What needs to be done:
Copy the data exactly. Leave nothing out.

Raw data:
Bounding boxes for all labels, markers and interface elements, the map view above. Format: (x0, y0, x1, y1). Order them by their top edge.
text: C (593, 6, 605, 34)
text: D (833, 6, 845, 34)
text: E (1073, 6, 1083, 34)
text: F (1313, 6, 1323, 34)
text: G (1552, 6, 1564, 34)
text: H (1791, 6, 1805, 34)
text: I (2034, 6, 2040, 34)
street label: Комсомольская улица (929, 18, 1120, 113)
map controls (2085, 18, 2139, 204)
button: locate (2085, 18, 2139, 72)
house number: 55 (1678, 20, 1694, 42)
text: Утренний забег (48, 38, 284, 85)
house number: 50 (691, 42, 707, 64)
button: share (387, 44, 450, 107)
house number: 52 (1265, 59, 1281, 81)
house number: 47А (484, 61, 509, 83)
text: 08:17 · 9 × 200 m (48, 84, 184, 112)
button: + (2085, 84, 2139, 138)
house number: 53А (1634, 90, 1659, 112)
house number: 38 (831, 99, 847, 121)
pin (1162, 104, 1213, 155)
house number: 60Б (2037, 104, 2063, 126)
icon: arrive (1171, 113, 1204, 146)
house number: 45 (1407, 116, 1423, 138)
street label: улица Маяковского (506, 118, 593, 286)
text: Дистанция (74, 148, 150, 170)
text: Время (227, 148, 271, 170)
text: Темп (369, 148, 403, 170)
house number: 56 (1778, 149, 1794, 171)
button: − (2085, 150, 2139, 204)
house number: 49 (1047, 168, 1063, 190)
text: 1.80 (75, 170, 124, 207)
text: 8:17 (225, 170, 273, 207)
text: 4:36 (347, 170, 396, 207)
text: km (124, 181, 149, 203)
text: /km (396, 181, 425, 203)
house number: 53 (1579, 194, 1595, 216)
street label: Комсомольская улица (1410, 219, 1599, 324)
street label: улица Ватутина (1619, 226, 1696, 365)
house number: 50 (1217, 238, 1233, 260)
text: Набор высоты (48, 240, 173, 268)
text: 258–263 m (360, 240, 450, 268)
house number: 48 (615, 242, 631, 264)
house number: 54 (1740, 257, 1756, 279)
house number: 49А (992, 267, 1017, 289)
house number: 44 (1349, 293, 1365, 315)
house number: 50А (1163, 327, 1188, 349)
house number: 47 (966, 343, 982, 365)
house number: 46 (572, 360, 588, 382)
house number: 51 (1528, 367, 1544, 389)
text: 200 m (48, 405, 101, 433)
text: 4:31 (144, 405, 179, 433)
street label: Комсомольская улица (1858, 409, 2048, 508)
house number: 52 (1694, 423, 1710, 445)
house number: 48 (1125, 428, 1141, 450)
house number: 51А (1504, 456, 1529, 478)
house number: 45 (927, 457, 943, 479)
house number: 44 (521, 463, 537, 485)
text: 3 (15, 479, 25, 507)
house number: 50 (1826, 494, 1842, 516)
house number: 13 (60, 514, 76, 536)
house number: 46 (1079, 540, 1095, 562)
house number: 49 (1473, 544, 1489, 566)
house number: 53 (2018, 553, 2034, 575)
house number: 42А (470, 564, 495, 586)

Response box:
Bounding boxes for all labels, markers and interface elements, the map view above. Format: (x0, y0, x1, y1). Order them by their top edge.
text: C (593, 6, 605, 34)
text: D (833, 6, 845, 34)
text: E (1073, 6, 1083, 34)
text: F (1313, 6, 1323, 34)
text: G (1552, 6, 1564, 34)
text: H (1791, 6, 1805, 34)
text: I (2034, 6, 2040, 34)
street label: Комсомольская улица (929, 18, 1120, 113)
map controls (2085, 18, 2139, 204)
button: locate (2085, 18, 2139, 72)
house number: 55 (1678, 20, 1694, 42)
text: Утренний забег (48, 38, 284, 85)
house number: 50 (691, 42, 707, 64)
button: share (387, 44, 450, 107)
house number: 52 (1265, 59, 1281, 81)
house number: 47А (484, 61, 509, 83)
text: 08:17 · 9 × 200 m (48, 84, 184, 112)
button: + (2085, 84, 2139, 138)
house number: 53А (1634, 90, 1659, 112)
house number: 38 (831, 99, 847, 121)
pin (1162, 104, 1213, 155)
house number: 60Б (2037, 104, 2063, 126)
icon: arrive (1171, 113, 1204, 146)
house number: 45 (1407, 116, 1423, 138)
street label: улица Маяковского (506, 118, 593, 286)
text: Дистанция (74, 148, 150, 170)
text: Время (227, 148, 271, 170)
text: Темп (369, 148, 403, 170)
house number: 56 (1778, 149, 1794, 171)
button: − (2085, 150, 2139, 204)
house number: 49 (1047, 168, 1063, 190)
text: 1.80 (75, 170, 124, 207)
text: 8:17 (225, 170, 273, 207)
text: 4:36 (347, 170, 396, 207)
text: km (124, 181, 149, 203)
text: /km (396, 181, 425, 203)
house number: 53 (1579, 194, 1595, 216)
street label: Комсомольская улица (1410, 219, 1599, 324)
street label: улица Ватутина (1619, 226, 1696, 365)
house number: 50 (1217, 238, 1233, 260)
text: Набор высоты (48, 240, 173, 268)
text: 258–263 m (360, 240, 450, 268)
house number: 48 (615, 242, 631, 264)
house number: 54 (1740, 257, 1756, 279)
house number: 49А (992, 267, 1017, 289)
house number: 44 (1349, 293, 1365, 315)
house number: 50А (1163, 327, 1188, 349)
house number: 47 (966, 343, 982, 365)
house number: 46 (572, 360, 588, 382)
house number: 51 (1528, 367, 1544, 389)
text: 200 m (48, 405, 101, 433)
text: 4:31 (144, 405, 179, 433)
street label: Комсомольская улица (1858, 409, 2048, 508)
house number: 52 (1694, 423, 1710, 445)
house number: 48 (1125, 428, 1141, 450)
house number: 51А (1504, 456, 1529, 478)
house number: 45 (927, 457, 943, 479)
house number: 44 (521, 463, 537, 485)
text: 3 (15, 479, 25, 507)
house number: 50 (1826, 494, 1842, 516)
house number: 13 (60, 514, 76, 536)
house number: 46 (1079, 540, 1095, 562)
house number: 49 (1473, 544, 1489, 566)
house number: 53 (2018, 553, 2034, 575)
house number: 42А (470, 564, 495, 586)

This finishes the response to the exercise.